VITA SECUNDA 92

CHAPITRE 59

COMMENT IL DONNA SON MANTEAU A UNE PAUVRE FEMME MALADE DES YEUX.

  1. Durant le séjour de saint François au palais épiscopal de Rieti où il était venu soigner ses yeux, une pauvre femme de Machilone, atteinte de la même maladie, s’en vint consulter elle aussi le médecin[1].

Le saint prit familièrement à partie son gardien et commença par insinuer : « Frère gardien, nous devons rendre ce qui ne nous appartient pas.

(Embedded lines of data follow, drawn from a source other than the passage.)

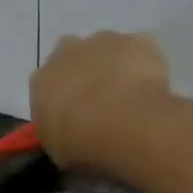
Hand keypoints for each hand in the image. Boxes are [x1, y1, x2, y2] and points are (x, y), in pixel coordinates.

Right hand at [29, 31, 172, 171]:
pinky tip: (150, 90)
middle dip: (85, 76)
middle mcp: (67, 52)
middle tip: (101, 106)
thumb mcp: (59, 152)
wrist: (124, 124)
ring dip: (114, 68)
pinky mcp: (138, 40)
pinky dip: (144, 66)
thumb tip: (68, 133)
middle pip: (74, 59)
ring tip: (129, 100)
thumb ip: (59, 135)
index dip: (62, 102)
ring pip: (107, 50)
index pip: (46, 88)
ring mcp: (104, 41)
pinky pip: (140, 51)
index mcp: (42, 82)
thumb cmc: (83, 144)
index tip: (74, 119)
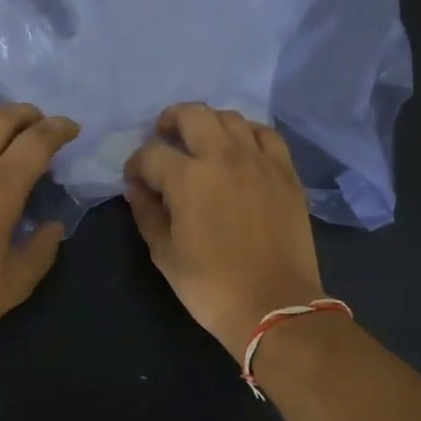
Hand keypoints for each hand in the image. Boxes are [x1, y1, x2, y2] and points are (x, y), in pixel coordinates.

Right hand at [123, 103, 325, 359]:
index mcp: (187, 178)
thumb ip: (147, 214)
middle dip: (169, 122)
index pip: (151, 155)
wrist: (274, 305)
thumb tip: (137, 189)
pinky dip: (247, 134)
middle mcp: (223, 157)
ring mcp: (259, 160)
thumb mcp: (165, 255)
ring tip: (202, 143)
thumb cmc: (211, 286)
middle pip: (192, 114)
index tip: (135, 180)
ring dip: (208, 124)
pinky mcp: (285, 171)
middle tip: (163, 138)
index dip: (136, 165)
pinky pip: (265, 134)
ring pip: (230, 117)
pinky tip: (240, 149)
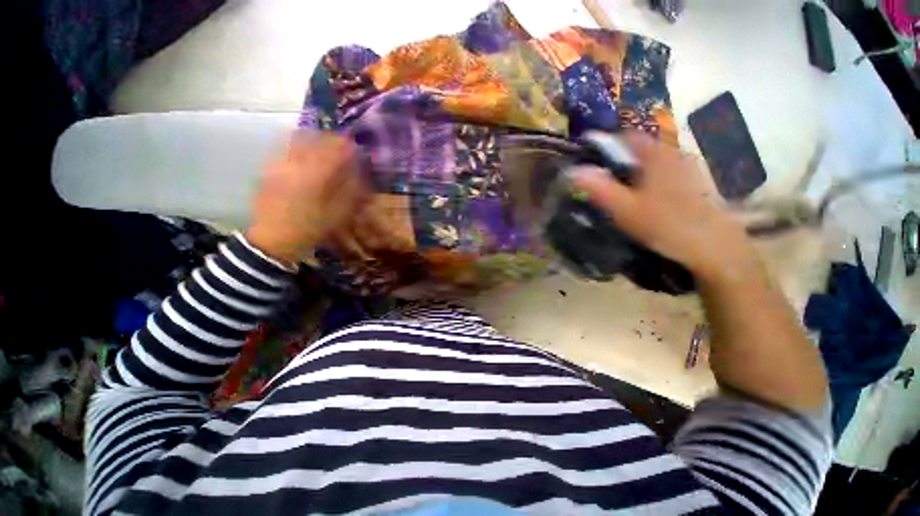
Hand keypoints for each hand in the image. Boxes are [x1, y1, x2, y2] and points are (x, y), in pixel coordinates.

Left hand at [246, 132, 364, 264]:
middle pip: (313, 139)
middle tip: (341, 144)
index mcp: (314, 177)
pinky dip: (298, 144)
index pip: (332, 151)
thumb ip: (350, 191)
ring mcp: (278, 164)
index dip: (345, 145)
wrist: (275, 239)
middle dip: (329, 139)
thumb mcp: (338, 214)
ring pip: (296, 139)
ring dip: (313, 138)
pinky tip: (305, 154)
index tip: (355, 145)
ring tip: (323, 146)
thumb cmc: (312, 229)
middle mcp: (295, 165)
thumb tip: (357, 172)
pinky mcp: (269, 168)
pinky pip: (284, 147)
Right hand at [571, 131, 755, 279]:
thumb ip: (599, 188)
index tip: (592, 161)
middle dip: (619, 160)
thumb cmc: (665, 224)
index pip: (627, 136)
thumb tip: (574, 171)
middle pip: (641, 149)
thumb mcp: (625, 208)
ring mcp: (688, 168)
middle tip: (603, 181)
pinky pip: (665, 173)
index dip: (607, 144)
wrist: (714, 247)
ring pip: (653, 162)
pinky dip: (650, 180)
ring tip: (622, 193)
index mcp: (656, 155)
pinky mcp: (696, 183)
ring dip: (635, 172)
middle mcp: (675, 154)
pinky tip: (646, 201)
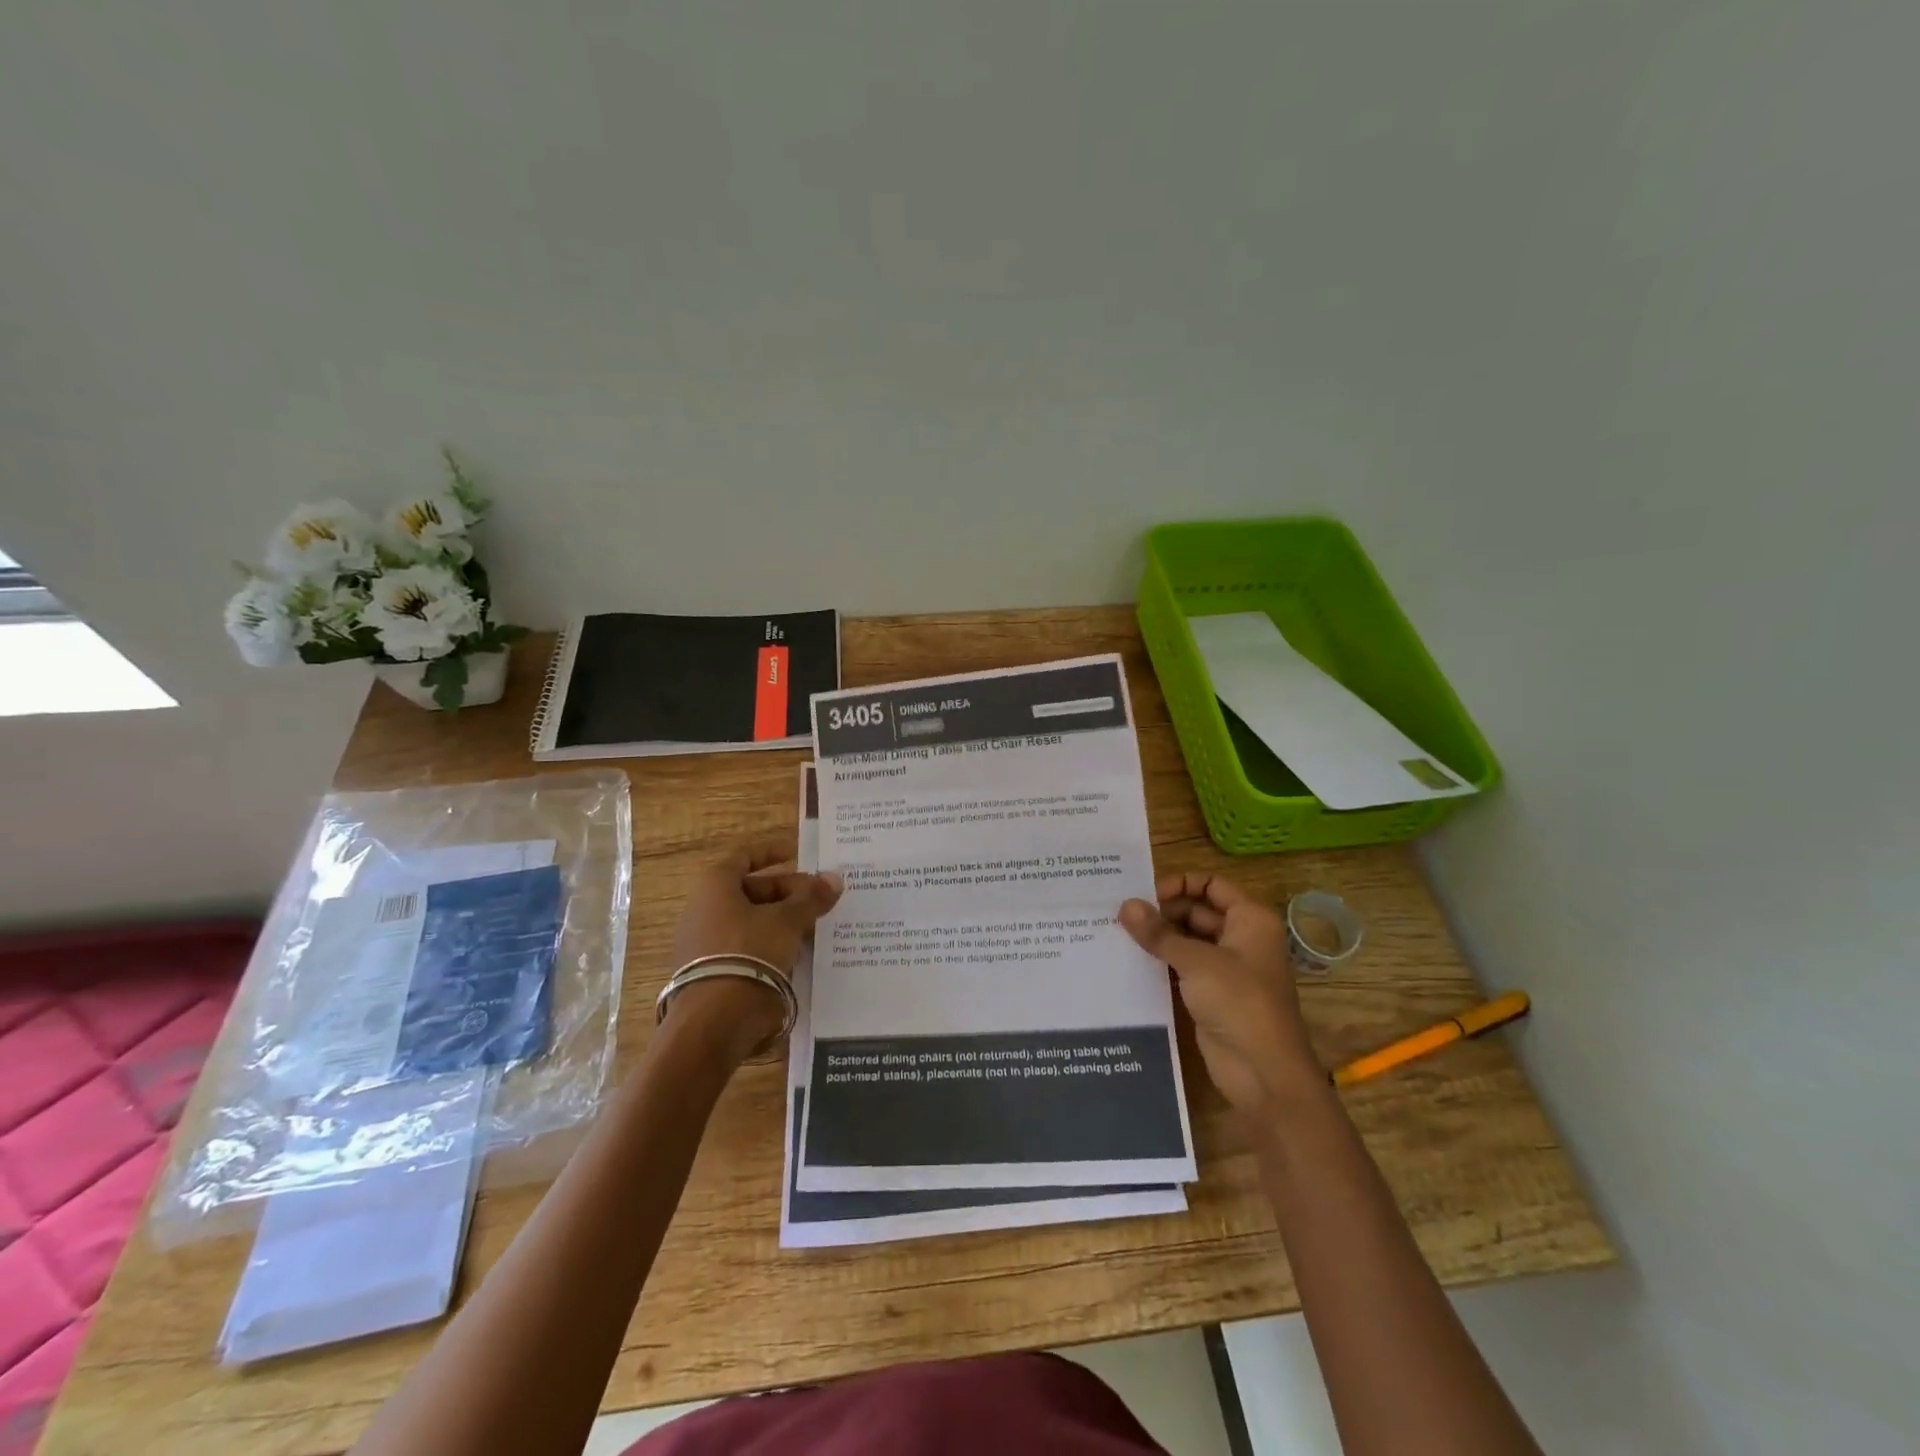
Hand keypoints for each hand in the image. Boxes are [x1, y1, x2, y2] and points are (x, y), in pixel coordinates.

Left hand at [663, 842, 841, 1061]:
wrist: (715, 1021)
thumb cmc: (749, 952)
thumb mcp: (788, 921)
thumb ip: (812, 899)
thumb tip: (834, 879)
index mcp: (715, 886)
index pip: (745, 857)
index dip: (773, 852)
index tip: (800, 855)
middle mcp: (704, 909)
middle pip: (753, 891)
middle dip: (789, 893)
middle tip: (821, 900)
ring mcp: (706, 943)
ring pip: (753, 922)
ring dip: (784, 921)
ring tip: (817, 927)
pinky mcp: (714, 972)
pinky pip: (748, 948)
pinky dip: (773, 945)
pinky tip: (800, 954)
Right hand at [1119, 872, 1324, 1115]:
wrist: (1264, 1073)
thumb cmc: (1239, 1002)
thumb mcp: (1196, 962)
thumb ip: (1158, 933)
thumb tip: (1125, 905)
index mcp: (1250, 920)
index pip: (1212, 885)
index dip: (1179, 884)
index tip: (1145, 895)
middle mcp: (1241, 938)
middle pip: (1197, 911)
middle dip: (1163, 912)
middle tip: (1121, 915)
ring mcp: (1227, 969)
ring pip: (1188, 941)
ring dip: (1159, 938)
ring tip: (1118, 934)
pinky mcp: (1212, 995)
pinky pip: (1183, 968)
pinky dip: (1161, 962)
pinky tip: (1130, 961)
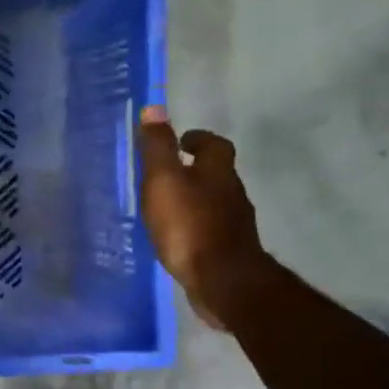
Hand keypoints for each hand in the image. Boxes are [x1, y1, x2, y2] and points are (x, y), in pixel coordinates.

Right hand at [135, 107, 266, 330]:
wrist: (223, 281)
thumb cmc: (189, 224)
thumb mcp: (164, 181)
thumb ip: (158, 147)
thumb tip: (155, 107)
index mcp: (217, 172)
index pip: (214, 144)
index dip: (198, 139)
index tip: (181, 140)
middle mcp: (232, 193)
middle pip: (217, 173)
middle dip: (195, 169)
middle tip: (169, 173)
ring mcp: (233, 224)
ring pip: (214, 202)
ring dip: (195, 199)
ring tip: (168, 206)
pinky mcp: (229, 251)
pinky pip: (210, 229)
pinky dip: (196, 226)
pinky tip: (178, 237)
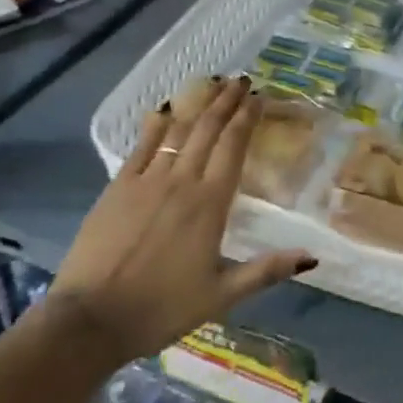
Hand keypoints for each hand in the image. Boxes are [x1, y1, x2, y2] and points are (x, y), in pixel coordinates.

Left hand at [50, 77, 313, 365]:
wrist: (90, 321)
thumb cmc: (161, 309)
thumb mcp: (222, 295)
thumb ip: (267, 270)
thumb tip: (312, 256)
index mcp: (210, 204)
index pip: (234, 147)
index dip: (247, 118)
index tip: (259, 97)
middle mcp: (182, 181)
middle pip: (208, 130)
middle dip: (227, 101)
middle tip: (241, 80)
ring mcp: (147, 181)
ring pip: (178, 131)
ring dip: (198, 105)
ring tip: (213, 84)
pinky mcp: (117, 187)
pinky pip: (141, 146)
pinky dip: (155, 124)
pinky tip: (164, 109)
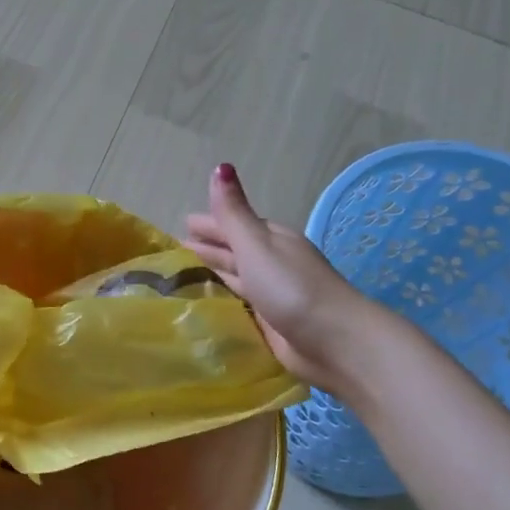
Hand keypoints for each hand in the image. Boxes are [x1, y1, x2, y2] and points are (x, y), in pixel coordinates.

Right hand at [184, 165, 375, 395]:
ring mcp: (272, 294)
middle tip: (175, 251)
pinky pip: (239, 305)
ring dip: (212, 275)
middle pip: (234, 252)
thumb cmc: (292, 289)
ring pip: (235, 278)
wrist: (335, 342)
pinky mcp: (270, 323)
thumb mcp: (257, 245)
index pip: (233, 226)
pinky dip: (222, 300)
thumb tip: (220, 167)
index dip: (208, 224)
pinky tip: (205, 305)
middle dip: (207, 249)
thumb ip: (233, 213)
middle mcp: (271, 264)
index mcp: (271, 240)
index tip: (181, 225)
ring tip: (181, 277)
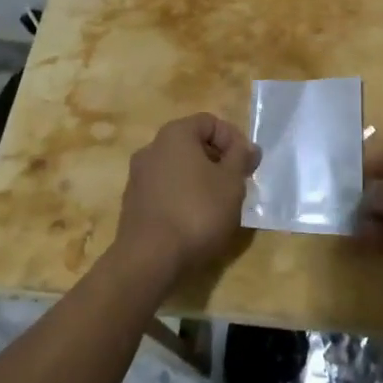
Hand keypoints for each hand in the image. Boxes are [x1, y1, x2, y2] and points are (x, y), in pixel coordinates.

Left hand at [114, 114, 259, 283]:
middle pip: (192, 144)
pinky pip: (165, 189)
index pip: (210, 122)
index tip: (247, 165)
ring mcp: (138, 176)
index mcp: (175, 134)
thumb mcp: (231, 182)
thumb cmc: (197, 212)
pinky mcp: (133, 203)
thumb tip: (249, 147)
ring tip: (219, 204)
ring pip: (178, 168)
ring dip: (201, 179)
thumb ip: (241, 158)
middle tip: (236, 183)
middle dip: (218, 160)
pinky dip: (183, 196)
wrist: (149, 260)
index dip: (233, 139)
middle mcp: (152, 148)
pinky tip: (195, 220)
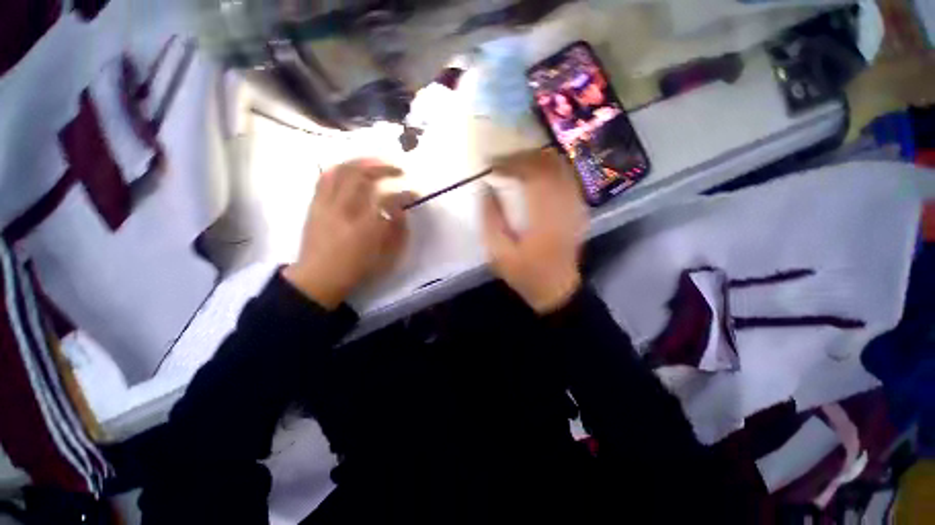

– Certainement, père, si nous détenons tant soit peu du bien d’autrui.

– Alors, ce manteau que nous a prêté cette pauvre femme, rendons-le-lui, car elle n’a pas un sou vaillant pour solder ses dépenses.

– Mais ce manteau est à moi, père, répliqua le gardien ; personne ne nous l’a prêté. Utilise-le tant qu’il te plaira, mais quand tu n’en voudras plus, rends-le-moi.

(De fait, le gardien l’avait acheté quelques jours plus tôt, parce que le saint en avait besoin).

– Frère gardien, lui dit le saint, tu as toujours été courtois à mon égard ; aujourd’hui encore, je t’en supplie, fais preuve de courtoisie.

– Agis comme tu l’entendras, père, et selon que l’Esprit te l’enseignera. »

Le Père appela donc un séculier très pieux et lui dit : « Emporte ce manteau et douze pains, va trouver cette pauvre femme et tu lui diras : « Le pauvre homme à qui tu as prêté ce manteau te remercie ; reprends maintenant ce qui t’appartient. » Il partit et s’acquitta de son message. La femme crut qu’il se moquait d’elle et, toute gênée, lui dit :

« Laisse-moi la paix avec ton histoire de manteau ! je ne sais ce que tu veux dire. » Mais l’autre insista et lui mit tout dans les mains. Elle vit alors que ce n’était pas une plaisanterie et, pour mettre à l’abri de tout vol son trésor facilement gagné, elle s’enfuit la nuit suivante et, sans plus se mettre en peine pour ses yeux, rentra chez elle emportant son manteau.

Table des chapitres

[1] D’après LP 47, celui-ci non seulement la soignait gratuitement, mais allait même jusqu’à lui payer toutes ses dépenses.